Published June 09, 2011, 08:41 AM

Premiere Theatres goes digital

In a time when movie theaters around the country are struggling to draw a crowd, attendance at Cloquet’s Premiere Theatres is going up. Owner/ operator Rick Stowell credits recent upgrades to the popularity of the multiplex.

By: Wendy Johnson, Pine Journal

In a time when movie theaters around the country are struggling to draw a crowd, attendance at Cloquet’s Premiere Theatres is going up. Owner/ operator Rick Stowell credits recent upgrades to the popularity of the multiplex.

Stowell has invested in both viewing quality and comfort, with the priciest upgrades coming from a switch to digital movies.

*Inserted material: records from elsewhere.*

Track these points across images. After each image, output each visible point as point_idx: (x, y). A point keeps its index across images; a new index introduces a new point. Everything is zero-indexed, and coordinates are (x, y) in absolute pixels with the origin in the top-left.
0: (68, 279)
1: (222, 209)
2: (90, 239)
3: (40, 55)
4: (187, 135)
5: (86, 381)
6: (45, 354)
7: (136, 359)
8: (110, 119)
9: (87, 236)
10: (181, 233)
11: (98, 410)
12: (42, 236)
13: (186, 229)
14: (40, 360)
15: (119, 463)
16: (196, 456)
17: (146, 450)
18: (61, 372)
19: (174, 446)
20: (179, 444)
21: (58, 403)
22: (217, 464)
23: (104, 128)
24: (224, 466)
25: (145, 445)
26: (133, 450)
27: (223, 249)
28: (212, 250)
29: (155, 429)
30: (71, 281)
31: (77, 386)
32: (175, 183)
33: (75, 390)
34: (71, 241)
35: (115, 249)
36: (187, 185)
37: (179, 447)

The six-screen theater began showing all movies digitally on May 20, the theater’s 17th anniversary. Premiere Theatres is the first independent theater, and only the seventh theater in the state to become 100 percent digital. Duluth has 27 screens between their theaters and only three are digital.

In Phase 1 of the project, two digital 3D projectors were installed in October 2010. Now, the process is complete. Of the six screens, four will be capable of playing 3D movies.

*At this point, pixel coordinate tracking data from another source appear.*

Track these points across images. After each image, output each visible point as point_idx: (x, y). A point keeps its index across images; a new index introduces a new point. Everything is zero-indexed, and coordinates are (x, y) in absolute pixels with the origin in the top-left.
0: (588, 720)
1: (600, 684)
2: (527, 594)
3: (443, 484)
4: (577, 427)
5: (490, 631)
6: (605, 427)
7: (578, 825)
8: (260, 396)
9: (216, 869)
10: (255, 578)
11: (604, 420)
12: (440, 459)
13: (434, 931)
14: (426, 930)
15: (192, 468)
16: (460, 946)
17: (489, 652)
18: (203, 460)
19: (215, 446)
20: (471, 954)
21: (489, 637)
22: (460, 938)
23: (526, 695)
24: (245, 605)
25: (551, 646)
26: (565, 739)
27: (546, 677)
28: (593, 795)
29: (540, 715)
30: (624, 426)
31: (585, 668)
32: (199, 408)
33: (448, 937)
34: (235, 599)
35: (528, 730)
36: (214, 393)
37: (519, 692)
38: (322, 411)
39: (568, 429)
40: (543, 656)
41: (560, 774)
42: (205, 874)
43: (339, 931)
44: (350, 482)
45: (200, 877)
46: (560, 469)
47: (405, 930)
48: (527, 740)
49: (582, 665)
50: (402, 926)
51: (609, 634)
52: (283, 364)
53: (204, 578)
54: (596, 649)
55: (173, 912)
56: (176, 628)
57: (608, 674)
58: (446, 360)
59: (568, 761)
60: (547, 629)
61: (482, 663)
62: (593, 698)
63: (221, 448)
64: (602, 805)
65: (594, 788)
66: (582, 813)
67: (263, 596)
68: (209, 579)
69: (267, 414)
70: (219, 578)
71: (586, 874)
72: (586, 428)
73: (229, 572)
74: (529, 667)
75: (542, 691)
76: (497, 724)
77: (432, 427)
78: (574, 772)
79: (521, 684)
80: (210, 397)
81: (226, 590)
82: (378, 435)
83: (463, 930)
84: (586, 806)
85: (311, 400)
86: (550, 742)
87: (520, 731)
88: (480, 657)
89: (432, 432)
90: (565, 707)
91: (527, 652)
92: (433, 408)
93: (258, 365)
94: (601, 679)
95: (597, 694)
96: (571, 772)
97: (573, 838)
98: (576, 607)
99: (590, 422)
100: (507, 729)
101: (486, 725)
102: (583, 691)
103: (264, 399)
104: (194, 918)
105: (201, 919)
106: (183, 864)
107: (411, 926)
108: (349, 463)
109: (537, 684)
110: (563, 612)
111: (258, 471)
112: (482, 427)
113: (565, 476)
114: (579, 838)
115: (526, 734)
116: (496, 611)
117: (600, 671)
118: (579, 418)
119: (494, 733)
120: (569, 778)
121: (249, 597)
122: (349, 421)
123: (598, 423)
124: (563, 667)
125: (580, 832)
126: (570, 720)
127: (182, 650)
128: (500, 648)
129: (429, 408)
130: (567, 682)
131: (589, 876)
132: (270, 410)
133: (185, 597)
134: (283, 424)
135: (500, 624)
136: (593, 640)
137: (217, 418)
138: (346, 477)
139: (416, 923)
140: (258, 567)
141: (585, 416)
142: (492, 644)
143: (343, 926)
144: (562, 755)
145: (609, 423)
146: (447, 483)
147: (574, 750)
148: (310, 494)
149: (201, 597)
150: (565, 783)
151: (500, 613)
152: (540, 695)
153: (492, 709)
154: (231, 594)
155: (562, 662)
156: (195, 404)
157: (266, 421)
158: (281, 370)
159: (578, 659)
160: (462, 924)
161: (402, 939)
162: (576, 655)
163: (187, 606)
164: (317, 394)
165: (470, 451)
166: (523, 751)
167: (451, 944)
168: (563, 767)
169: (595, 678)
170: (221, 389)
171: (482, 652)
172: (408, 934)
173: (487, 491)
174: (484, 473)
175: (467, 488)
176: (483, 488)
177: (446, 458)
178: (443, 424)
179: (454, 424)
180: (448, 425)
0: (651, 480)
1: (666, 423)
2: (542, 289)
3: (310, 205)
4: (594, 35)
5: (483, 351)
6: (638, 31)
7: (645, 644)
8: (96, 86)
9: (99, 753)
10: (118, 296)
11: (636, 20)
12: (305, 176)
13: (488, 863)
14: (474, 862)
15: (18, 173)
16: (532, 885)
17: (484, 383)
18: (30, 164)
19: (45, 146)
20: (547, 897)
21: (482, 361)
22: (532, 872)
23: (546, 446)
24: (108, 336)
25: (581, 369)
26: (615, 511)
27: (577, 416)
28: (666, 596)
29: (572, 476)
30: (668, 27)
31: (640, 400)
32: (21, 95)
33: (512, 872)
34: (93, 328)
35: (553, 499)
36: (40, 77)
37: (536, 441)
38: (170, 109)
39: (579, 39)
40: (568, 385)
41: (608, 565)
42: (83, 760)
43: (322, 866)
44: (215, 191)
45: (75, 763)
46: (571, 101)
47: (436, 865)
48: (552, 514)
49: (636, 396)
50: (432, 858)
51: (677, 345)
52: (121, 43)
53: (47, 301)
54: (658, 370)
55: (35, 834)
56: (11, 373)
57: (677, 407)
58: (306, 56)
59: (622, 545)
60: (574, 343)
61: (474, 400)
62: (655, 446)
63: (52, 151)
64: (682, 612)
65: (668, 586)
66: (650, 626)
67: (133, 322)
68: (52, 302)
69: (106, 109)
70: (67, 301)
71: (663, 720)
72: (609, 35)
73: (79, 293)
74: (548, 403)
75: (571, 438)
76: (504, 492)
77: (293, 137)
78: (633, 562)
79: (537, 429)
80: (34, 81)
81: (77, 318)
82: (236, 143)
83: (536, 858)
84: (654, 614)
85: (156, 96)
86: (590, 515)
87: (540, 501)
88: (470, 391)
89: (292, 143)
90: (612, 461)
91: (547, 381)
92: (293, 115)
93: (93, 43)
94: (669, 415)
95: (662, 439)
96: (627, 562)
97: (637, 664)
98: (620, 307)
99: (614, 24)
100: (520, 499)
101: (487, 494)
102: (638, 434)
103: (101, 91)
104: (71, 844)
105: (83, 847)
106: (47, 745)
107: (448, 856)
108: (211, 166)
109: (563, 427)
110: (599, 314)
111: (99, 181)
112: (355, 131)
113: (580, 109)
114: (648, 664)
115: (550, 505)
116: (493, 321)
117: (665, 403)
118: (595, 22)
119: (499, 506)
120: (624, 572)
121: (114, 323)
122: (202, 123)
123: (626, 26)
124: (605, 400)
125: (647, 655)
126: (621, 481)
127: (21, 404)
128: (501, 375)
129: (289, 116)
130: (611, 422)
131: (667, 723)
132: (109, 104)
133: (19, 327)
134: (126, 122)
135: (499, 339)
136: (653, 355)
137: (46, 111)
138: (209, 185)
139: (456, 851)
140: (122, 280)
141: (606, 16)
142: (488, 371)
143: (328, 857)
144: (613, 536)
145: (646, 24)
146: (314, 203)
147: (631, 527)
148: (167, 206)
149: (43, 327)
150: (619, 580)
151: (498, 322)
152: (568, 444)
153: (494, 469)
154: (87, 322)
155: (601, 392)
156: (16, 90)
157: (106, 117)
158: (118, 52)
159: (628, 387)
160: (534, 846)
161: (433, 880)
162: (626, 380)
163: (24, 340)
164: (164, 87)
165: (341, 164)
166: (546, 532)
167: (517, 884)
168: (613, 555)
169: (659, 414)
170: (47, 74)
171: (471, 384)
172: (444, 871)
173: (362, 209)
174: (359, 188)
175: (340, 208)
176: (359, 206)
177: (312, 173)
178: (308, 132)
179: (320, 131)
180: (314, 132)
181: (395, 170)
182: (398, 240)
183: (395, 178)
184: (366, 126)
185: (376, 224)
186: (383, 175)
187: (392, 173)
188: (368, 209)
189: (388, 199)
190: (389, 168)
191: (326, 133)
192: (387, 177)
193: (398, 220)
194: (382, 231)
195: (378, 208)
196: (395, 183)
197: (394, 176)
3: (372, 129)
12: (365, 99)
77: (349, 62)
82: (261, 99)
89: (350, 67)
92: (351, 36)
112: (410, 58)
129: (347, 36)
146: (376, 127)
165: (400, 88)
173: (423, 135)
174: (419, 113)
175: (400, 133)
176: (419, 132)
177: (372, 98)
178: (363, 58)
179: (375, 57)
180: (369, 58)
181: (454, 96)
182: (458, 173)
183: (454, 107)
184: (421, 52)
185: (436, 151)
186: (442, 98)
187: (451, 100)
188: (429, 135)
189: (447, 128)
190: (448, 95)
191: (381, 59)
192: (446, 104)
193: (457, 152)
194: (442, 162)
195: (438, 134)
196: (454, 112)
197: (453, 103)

“It is news for Cloquet to have the privilege of being able to see digital movies and digital 3D,” Stowell said, adding that other theaters will catch up soon. “It’s nice to be on the front end of it.”

The change comes as the result of a push by film distributors for theaters to abandon traditional film in favor of digital copies, explained Stowell. The advance in digital technology, similar to High Definition television, has taken place relatively recently. Now that companies such as Sony, Kodak and Christie – the company that Premiere Theatres has chosen to work with – have perfected digital movies. They have found them considerably cheaper to produce and distribute.

“When [the film distributors] make a copy of a film, it’s so expensive, estimated at $2,500 per copy,” Stowell said. “Now they can make a digital hard drive that they send to us at a cost of $100 or so.” In the long run, these companies are able to save up to $6 million dollars per movie by releasing it digitally.

Stowell decided to upgrade his projectors because the distributors have announced that traditional film may be obsolete by late 2013.

“The digital side is here to stay,” Stowell said. “Theaters have to change now ... two and a half years from now, there may be no film made available.”

While a single projector can cost up to $100,000, Stowell has invested a lot of money in the upgrade. However, film distributors have agreed to reimburse around 65 percent of the cost. Over a 10-year period, Stowell is expecting to be responsible for only 35 to 40 percent of the total cost for all six projectors.

The switch from film to digital will bring viewers a whole new experience.

“The picture is clearer; it’s always in frame; it’s always in focus. The picture is brighter,” Stowell said. “Every part of it is better.”

Another positive result of the switch is that now the theater is able to buy a single digital copy of a movie, but play it on multiple screens. In the past, a theater would need to buy two copies of a movie for opening weekend if they wanted to play it on two screens, Stowell explained. They then would have to commit to playing the second copy for at least a two-week period. Now, a single digital hard drive for a particular movie can be plugged into the server and played on any screen at any time.

This will be particularly helpful for big movies coming out this summer such as the last installment of the Harry Potter series. Premiere Theatres would once sell out tickets, sometimes two weeks in advance, and have to turn people away at the door of midnight showings. Now, they are able to play the movie on all six screens opening night, and will not have to turn anyone away.

“We should never have to turn anybody away because of the flexibility that we have,” Stowell said.

Premiere Theatres has undergone some other recent changes including the addition of new seats and updating the entire interior of the theater.

“It was just time,” Stowell said. “It became clear to me 18 months ago that you either have to commit or quit ... After 17 years, it was time to do some remodeling, improve some things.”

The addition of the new seats has reduced the capacity of the theater from 950 to about 900 total seats. However, the seats are wider, more comfortable and have about four inches more leg room than the previous ones.

The response from the public has been “outstanding,” Stowell said. While movie-

theater attendance has gone down about 15 percent nationwide, Premiere Theatres has seen a 15 percent increase in attendance in 2011.

“It doesn’t make any sense that we would be 30 percent above the national average,” Stowell said.

Even with all the changes to the theater, ticket prices have not and will not increase, Stowell said.